Hello, I am an independent self-taught curator based in Paris. I conceive exhibitions as performative protocols that can be activated by myself or others, unfolding through contingent interactions rather than static display. My curatorial practice is drawn to artistic strategies that embrace destruction, material transformation, and participatory engagement, questioning the exhibition space and its possibilities.
For several years, I have been conducting an ongoing research on disasters and their iconographies, focusing on the ways catastrophes are aestheticized, archived, and re-enacted within artistic and curatorial discourses. This inquiry extends to the traces of lost, vanished, or missing artworks, culminating in the Oblivion Collection, a participatory online archive dedicated to gathering remnants and spectral evidence of disappeared art. By engaging with the visual and conceptual residues of destruction, my curatorial research interrogates what remains, what is forgotten, and how disappearance itself might become an artistic gesture.
Irene de las Estrellas Abello, Mounir Ayache, Thomas Ballouhey, Marion Bocquet-Appel, Celia Boulesteix, Cloe Brochard, Alexia Chevrollier, Javier Carro Temboury, Boris Chouvellon, Alexandre Erre, Pierre Gaignard, Jules Galais, Julia Gault, Jules Goliath, Paul Gounon Juan Gugger, Cesar Akli Kaci, Prosper Legault, Margaux Lelièvre, Vincent Lemaire, Miguel Miceli, Zoé Moineaud, Esteban Neveu Ponce, Celia Nkala, Nelson Pernisco, Manon Pretto, Olivier Sévère, Anna Tomaszewski, Capucine Vever, Romain Vicari, Vincent Voillat, Xolo Cuintle
THE CYCLE OF DISASTERS
"Hystérie de l’éternité" is the first opus of the cycle of disasters. The cycle of disasters is a stream of exhibitions taking place in a world without humans. Each edition presents a panorama of a planet Earth that has been deserted for a long time, a planet on which cataclysms continue to occur. This world, convinced that it will defy our view by imagining us extinct, will continue to experience what we now refer to as "disasters", such as earthquakes, floods or radiation.
The extinction of humanity is more than ever relevant. If the headlines alert us daily to the dangers that await us, no one can guess which scenario will finally become the ultimate one ever written. The cycle of disasters focuses on terrible events which, for once, do not cause any victims. Perhaps we should take this as an opportunity to contemplate the artificial entropies, to meditate on the magic of randomness, to experience the dramaturgy of the sublime.
HYSTÉRIE DE L'ÉTERNITÉ
"The sun itself seems ephemeral to me in this hysteria of eternity." *
E. Cioran
Within the scientific community, the process of demystifying earthquakes is currently in consensus. The earth's shell is divided into several plates, which are themselves subject to an incredible amount of pressure from the earth's entrails. This dozen of tectonic plates are embedded in an impossible puzzle whose pieces are in constant drift, confrontation and opposition. In this theater of eternity, each oscillation of the scenario ends up being played out sooner or later. The plates thus draw a work which will never be finished, a kind of composition of continents in perpetual evolution. A permanent work that endlessly shapes the planet, its mountains and deserts. A succession of a billion human lives would not be enough to enjoy the overall spectacle of this lithic mosaic, because the process is so slow that it is almost impossible to perceive it.

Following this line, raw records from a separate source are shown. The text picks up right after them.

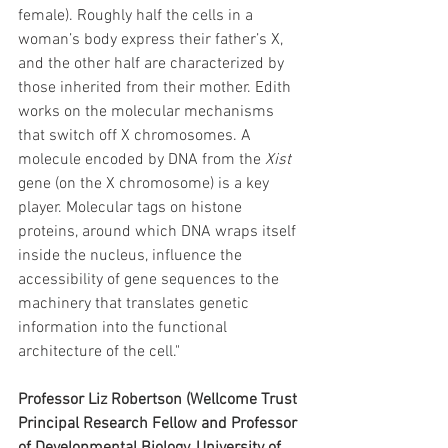
female). Roughly half the cells in a 
woman’s body express their father’s X, 
and the other half are characterized by 
those inherited from their mother. Edith 
works on the molecular mechanisms 
that switch off X chromosomes. A 
molecule encoded by DNA from the 
Xist
gene (on the X chromosome) is a key 
player. Molecular tags on histone 
proteins, around which DNA wraps itself 
inside the nucleus, influence the 
accessibility of gene sequences to the 
machinery that translates genetic 
information into the functional 
architecture of the cell."
Professor Liz Robertson (Wellcome Trust 
Principal Research Fellow and Professor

However it sometimes happens that a few seconds release a terrible shock wave. The duel between two plates will have designated no winner, the unbearable pressure stored up is released in a landslide. In a clatter of dust, the inert is suddenly taken by rumbling spasms, a fatal waltz of blurred pixels. Unstable, unpredictable, implacable pulsation, pulsation of a cataclysm which seems never to stop, lost in a time which pretends to dilate. This frenetic force generates an entropic explosion, a constellation whose stars fall randomly, in an amalgam of matter and time. When the Earth shivers, humanity shakes with it. In a flash, the palaces mix with space, the cemeteries carry their remains, hopes waver as if to better rebound. From the clatter of sheet metal and asphalt, a surreal collage of a world that will never be rebuilt again is born. The surface of the globe is riddled with gaping wounds, offering to whoever will see it, a disrupted sedimentation of sentiments.